> [What needs to be done]: List every person named in the comment thread excerpt below, not counting God.

> [Document excerpt]:
▬▬▬
Similarly, I have a slightly different view on divorce (admittedly academic: my family is beautifully happy and I'm a born single) because there ought to be some recourse for redress of evils committed under the shield of domesticity; at the same time, I'm simply appalled by the now commonplace abuse of what used to be exactly that recourse, to avoid boredom or to assuage willful distraction.

Sheila said...

Petrus, I hope I haven't given you to understand that I am anything other than prolife. The #1 dealbreaker for me for any politician is if he supports abortion in any way. On the other hand, I have other dealbreakers too. A very pro-war candidate isn't likely to get a vote for me, either. I refuse to violate my conscience for any politician.

As far as the ethics vs. morals / natural law vs. revealed law thing, perhaps my terminology is not right. I can see I should probably write a whole other post about the limits of government. Overall I believe any action that infringes another's rights may be forbidden by law, but any action that does not infringe on another's rights should not be. But that begs the question, what rights do we have?

S.g.o.t.s., I agree with you about sodomy. On the one hand, since it does not harm anyone but those committing it, I feel any "punishment" should be left up to God. On the other, there is no way to enforce a law like that without the issues you mention, and I am opposed to unenforceable laws remaining on the books (because they encourage contempt for law).

With divorce, it's a huge problem for sure. But law can't fix that. We can't force people to remain together who don't want to be together, and of course there are cases where they SHOULD not be together (abuse, etc.). I think the solution here is just not a governmental one. To solve the problem of divorce, you're just going to have to spread the word about what marriage really is and should be, so that people know it BEFORE choosing a life partner. And I'm afraid you're going to have to convince people to stop having premarital sex and cohabiting while you're at it. Oh, and teach them to have the maturity and selflessness to put someone else's needs before their own. Heck, you may as well just get them to heaven while you're at it. You know? It's not an easy-fix solution like passing a law is, but these things stand a chance at making a real difference. In the Philippines (I learned from Enbrethiliel) divorce and remarriage are illegal but people do it all the time. Whereas traditional Catholics have it available in America, but they do it rarely because they don't believe in it.
▬▬▬
> [Provided material]:
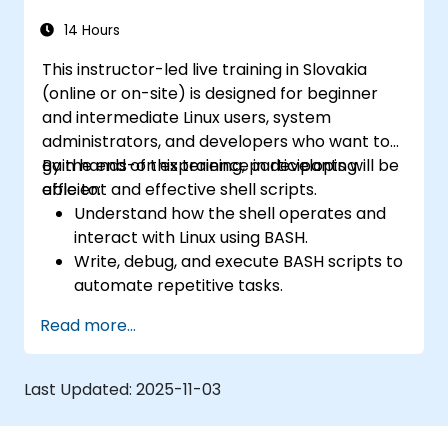
14 Hours
This instructor-led live training in Slovakia
(online or on-site) is designed for beginner
and intermediate Linux users, system
administrators, and developers who want to
gain hands-on experience in developing
By the end of this training, participants will be
efficient and effective shell scripts.
able to:
Understand how the shell operates and
interact with Linux using BASH.
Write, debug, and execute BASH scripts to
automate repetitive tasks.
Implement conditional statements, loops,
Read more...
and functions in scripts for enhanced
functionality.
Process and manipulate text files, search
Last Updated:
2025-11-03
for patterns, and work with streams
effectively.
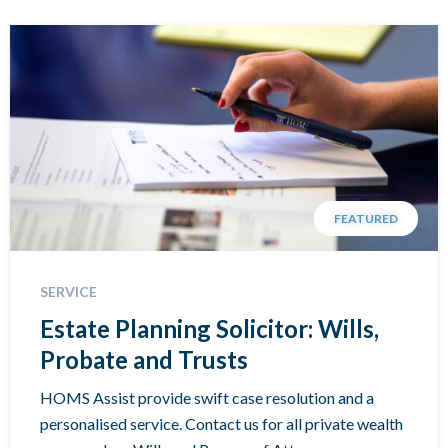
FEATURED
SERVICE
Estate Planning Solicitor: Wills,
Probate and Trusts
HOMS Assist provide swift case resolution and a
personalised service. Contact us for all private wealth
▬▬▬
> [Exercise answer]: Sheila, Petrus, S.g.o.t.s., Enbrethiliel